Openly gay MP Stephen Williams of the Liberal Democrats was sharply critical of this grace period Blair granted. Speaking from his House of Commons office by telephone, Williams told Gay City News, ‘I’m skeptical that they really need two years to figure out how to comply.’
The Catholic campaign in favor of the exemption was ‘particularly infuriating,’ Ben Summerskill, executive director of Stonewall — the largest British gay rights lobby — told Gay City News. ‘The language used was deeply offensive and unpleasant,’ he said, ‘because it linked homosexuality and pedophilia, and you had demonstrators standing in front of Parliament holding photos of kids with the caption, ‘Don’t Corrupt Us.’ The tone of private briefings [by Catholic lobbyists] was similarly heated. By contrast, in our lobbying we were regarded as temperate and reasoned. And the cabinet ministers we lobbied recognized that gay couples are much more likely to adopt children with severe disabilities — they should be lionized, not demonized.’
Summerskill gives Blair a ‘B-plus’ on gay issues during his decade in office. But two of the changes wrought by Blair — allowing gay men and women to serve in the military, and equalizing the age of consent for homosexuals and heterosexuals at 16 — were in fact ordered by the European Court of Human Rights. And a ban on discrimination against gays in the workplace was decided on by the European Union’s Council of Ministers (although the U.K. was the third E.U. country to enshrine that measure in its national laws).
Blair did back repeal of the notorious Section 28, which prohibited local authorities from ‘promoting homosexuality.’ In practice, this meant local governments and school boards were prevented from distributing any material, whether plays, leaflets, books, or any other material that portrayed gay relationships as anything other than abnormal. Teachers and educational staff in some cases were afraid of discussing gay issues with students for fear of losing state funding, and local authorities shut down support groups for LGBT students for fear of violating Section 28.
However, as openly gay MP Williams pointed out to Gay City News, ‘The Blair government initially introduced repeal of Section 28 into the House of Lords, where it was sure to be defeated’ — as indeed it was on two occasions — ‘which also prevented the House of Commons from taking up repeal. If Blair had put repeal into the Commons, it could have happened as early as 1999.’ Section 28 was only repealed in 2003.
And OutRage’s Tatchell points out that, ‘The Blair government is refusing asylum to lesbians and gays who have been jailed, tortured and raped in countries like Iraq, Jamaica, Iran, Algeria, Zimbabwe and Uganda. The Home Office says they won’t be at risk of arrest and murder if they hide their sexuality and behave ‘with discretion’. Labour is ordering the deportation of lesbian and gay refugees despite the danger that they could be imprisoned or killed.’
In 2005, Blair shocked Democratic members of Congress here by using the British Embassy in Washington to snaggle an internship for his then-21-year-old son, Euan, with Republican Congressman David Dreier of California — at the time a member of the GOP House leadership team as chairman of the Rules Committee, and a notoriously closeted homosexual hypocrite who supports the Republicans’ anti-gay political agenda and consistently votes against gay equality measures.

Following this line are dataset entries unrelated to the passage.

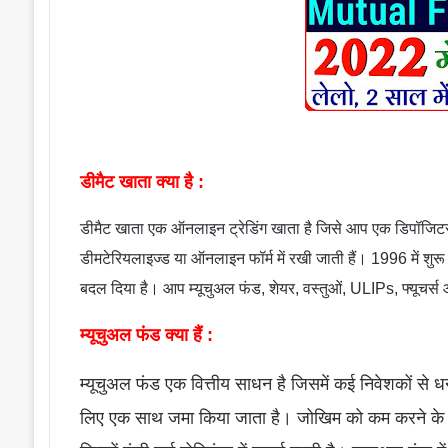
डीमैट खाता क्या है :
डीमैट खाता एक ऑनलाइन ट्रेडिंग खाता है जिसे आप एक डिपॉजिटरी 
डीमटेरियलाइज्ड या ऑनलाइन फॉर्म में रखी जाती हैं। 1996 में शुरू
बदल दिया है। आप म्यूचुअल फंड, शेयर, वस्तुओं, ULIPs, फ्यूचर
म्यूचुअल फंड क्या हैं :
म्यूचुअल फंड एक वित्तीय साधन है जिसमें कई निवेशकों से धन 
लिए एक साथ जमा किया जाता है। जोखिम को कम करने के लिए,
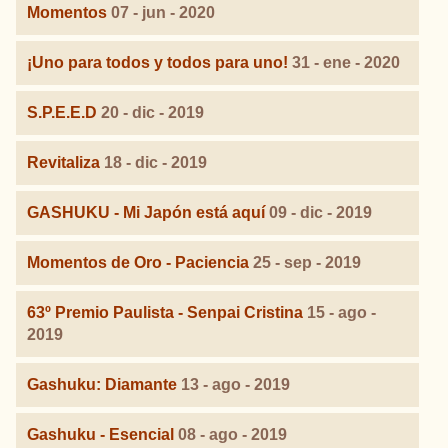
Momentos
07 - jun - 2020
¡Uno para todos y todos para uno!
31 - ene - 2020
S.P.E.E.D
20 - dic - 2019
Revitaliza
18 - dic - 2019
GASHUKU - Mi Japón está aquí
09 - dic - 2019
Momentos de Oro - Paciencia
25 - sep - 2019
63º Premio Paulista - Senpai Cristina
15 - ago -
2019
Gashuku: Diamante
13 - ago - 2019
Gashuku - Esencial
08 - ago - 2019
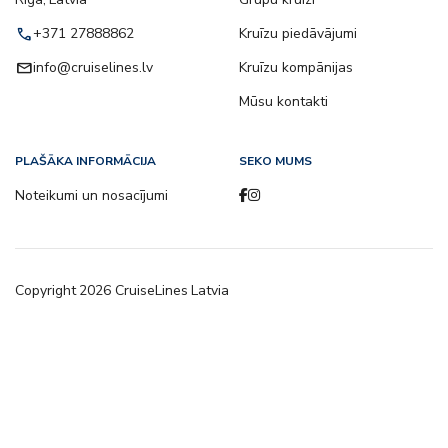
call
+371 27888862
Kruīzu piedāvājumi
email
info@cruiselines.lv
Kruīzu kompānijas
Mūsu kontakti
PLAŠĀKA INFORMĀCIJA
SEKO MUMS
Noteikumi un nosacījumi
Copyright
2026
CruiseLines Latvia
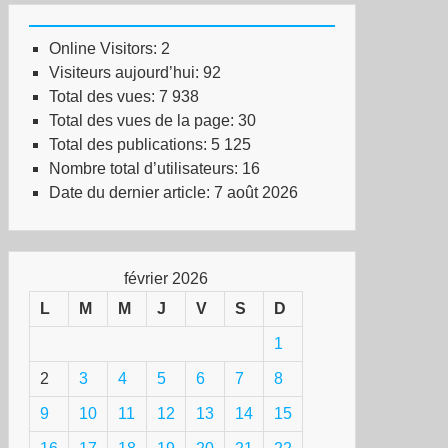
Online Visitors:
2
Visiteurs aujourd’hui:
92
Total des vues:
7 938
Total des vues de la page:
30
Total des publications:
5 125
Nombre total d’utilisateurs:
16
Date du dernier article:
7 août 2026
février 2026
L
M
M
J
V
S
D
1
2
3
4
5
6
7
8
9
10
11
12
13
14
15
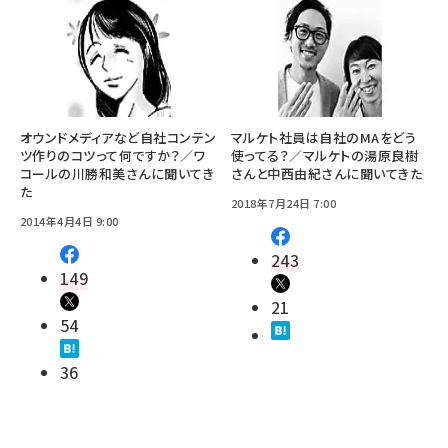
オウンドメディアなど自社コンテン
マルケト社員は自社のMAをどう
ツ作りのコツって何ですか？／ワ
使ってる？／マルケトの湯原良樹
コールの川勝和美さんに聞いてき
さんと中西由紀さんに聞いてきた
た
2018年7月24日 7:00
2014年4月4日 9:00
243
149
21
54
36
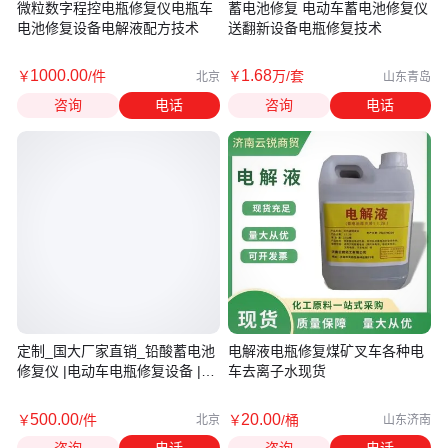
微粒数字程控电瓶修复仪电瓶车
蓄电池修复 电动车蓄电池修复仪
电池修复设备电解液配方技术
送翻新设备电瓶修复技术
1000
.00
1
.68
￥
/件
￥
万
/套
北京
山东青岛
咨询
电话
咨询
电话
定制_国大厂家直销_铅酸蓄电池
电解液电瓶修复煤矿叉车各种电
修复仪 |电动车电瓶修复设备 |机
车去离子水现货
电瓶翻新设备
500
.00
20
.00
￥
/件
￥
/桶
北京
山东济南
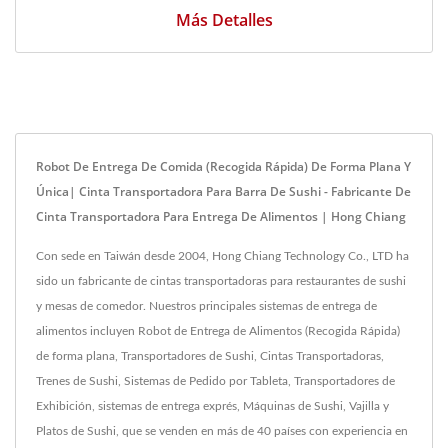
Más Detalles
Robot De Entrega De Comida (Recogida Rápida) De Forma Plana Y
Única| Cinta Transportadora Para Barra De Sushi - Fabricante De
Cinta Transportadora Para Entrega De Alimentos | Hong Chiang
Con sede en Taiwán desde 2004, Hong Chiang Technology Co., LTD ha
sido un fabricante de cintas transportadoras para restaurantes de sushi
y mesas de comedor. Nuestros principales sistemas de entrega de
alimentos incluyen Robot de Entrega de Alimentos (Recogida Rápida)
de forma plana, Transportadores de Sushi, Cintas Transportadoras,
Trenes de Sushi, Sistemas de Pedido por Tableta, Transportadores de
Exhibición, sistemas de entrega exprés, Máquinas de Sushi, Vajilla y
Platos de Sushi, que se venden en más de 40 países con experiencia en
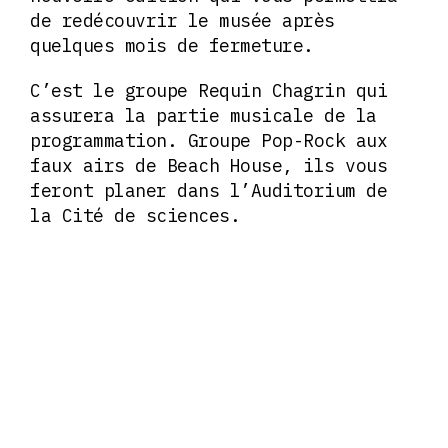
de redécouvrir le musée après
quelques mois de fermeture.
C’est le groupe Requin Chagrin qui
assurera la partie musicale de la
programmation. Groupe Pop-Rock aux
faux airs de Beach House, ils vous
feront planer dans l’Auditorium de
la Cité de sciences.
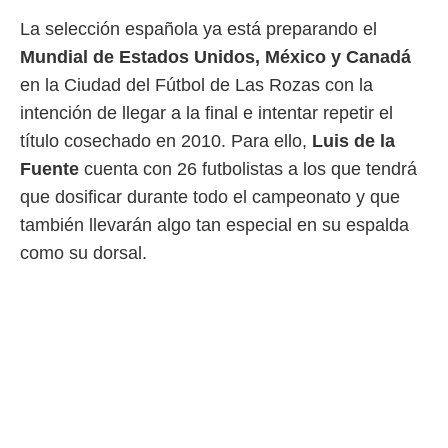
 mismo.
La selección española ya está preparando el
sultar más
Mundial de Estados Unidos, México y Canadá
 en nuestra
 Cookies
y
en la Ciudad del Fútbol de Las Rozas con la
ualquier
intención de llegar a la final e intentar repetir el
ento
título cosechado en 2010. Para ello,
Luis de la
 botón
Fuente
cuenta con 26 futbolistas a los que tendrá
ación de
kies
que dosificar durante todo el campeonato y que
 disponible
también llevarán algo tan especial en su espalda
e nuestra
.
como su dorsal.
IVAMENTE,
as
 a cookies
 no aceptar
ón de
uedes
uestro sitio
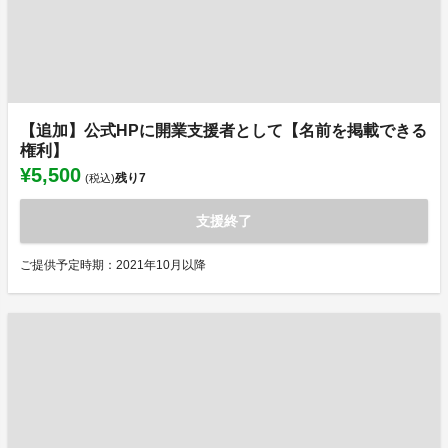
【追加】公式HPに開業支援者として【名前を掲載できる
権利】
¥5,500
残り
7
(税込)
支援終了
ご提供予定時期：2021年10月以降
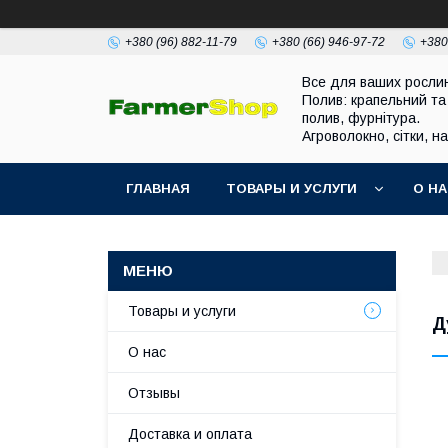
+380 (96) 882-11-79
+380 (66) 946-97-72
+380
Все для ваших росли
Полив: крапельний та
полив, фурнітура.
Агроволокно, сітки, н
ГЛАВНАЯ
ТОВАРЫ И УСЛУГИ
О Н
Товары и услуги
Д
О нас
Отзывы
Доставка и оплата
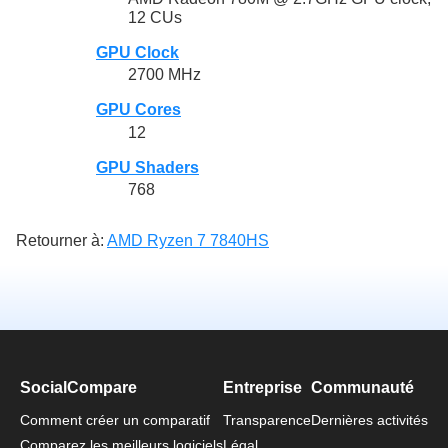
12 CUs
GPU Clock
2700 MHz
GPU Cores
12
GPU Shaders
768
Retourner à:
AMD Ryzen 7 7840HS
SocialCompare
Entreprise
Communauté
Comment créer un comparatif
Transparence
Dernières activités
Comparez les meilleurs logiciels
Légal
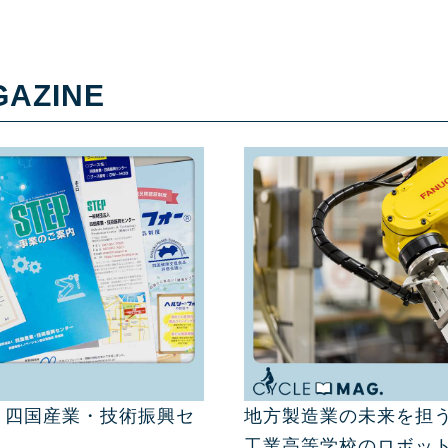
GAZINE
 四国産業・技術振興セ
地方製造業の未来を担う
工業高等学校のロボッ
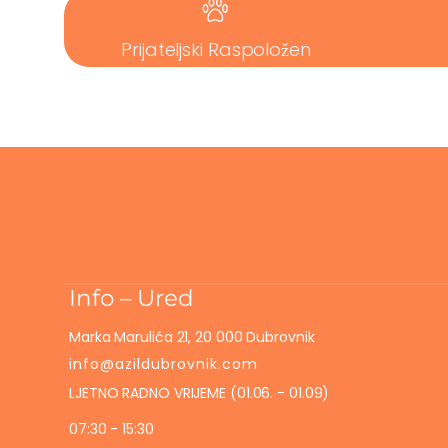
Prijateljski Raspoložen
Info – Ured
Marka Marulića 21, 20 000 Dubrovnik
info@azildubrovnik.com
LJETNO RADNO VRIJEME (01.06. - 01.09)
07:30 - 15:30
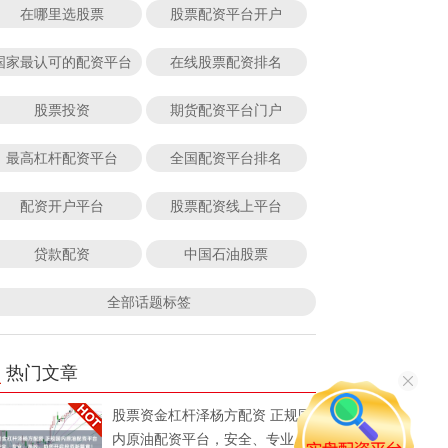
在哪里选股票
股票配资平台开户
国家最认可的配资平台
在线股票配资排名
股票投资
期货配资平台门户
最高杠杆配资平台
全国配资平台排名
配资开户平台
股票配资线上平台
贷款配资
中国石油股票
全部话题标签
热门文章
股票资金杠杆泽杨方配资 正规国
内原油配资平台，安全、专业、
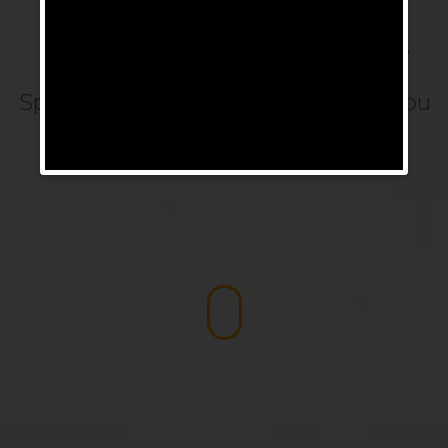
Investujeme do našich lidí, protože
chceme, aby se v práci cítili dobře.
Spokojení zaměstnanci tvoří úspěšnou
společnost.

Homosexuality was not decriminalized in the U.K. until 1967 — when Labour Prime Minister Harold Wilson supported legislation implementing the recommendations of the Wolfenden Report, a 1957 government study of the laws making same-sex relations a crime, and recommending their repeal, that had been shelved by then-Prime Minister Harold MacMillan, a Conservative.
Doug Ireland, a longtime radical journalist and media critic, runs the blog DIRELAND, where this article appeared Jan. 31, 2007. This article was written for Gay City News, New York’s largest gay weekly.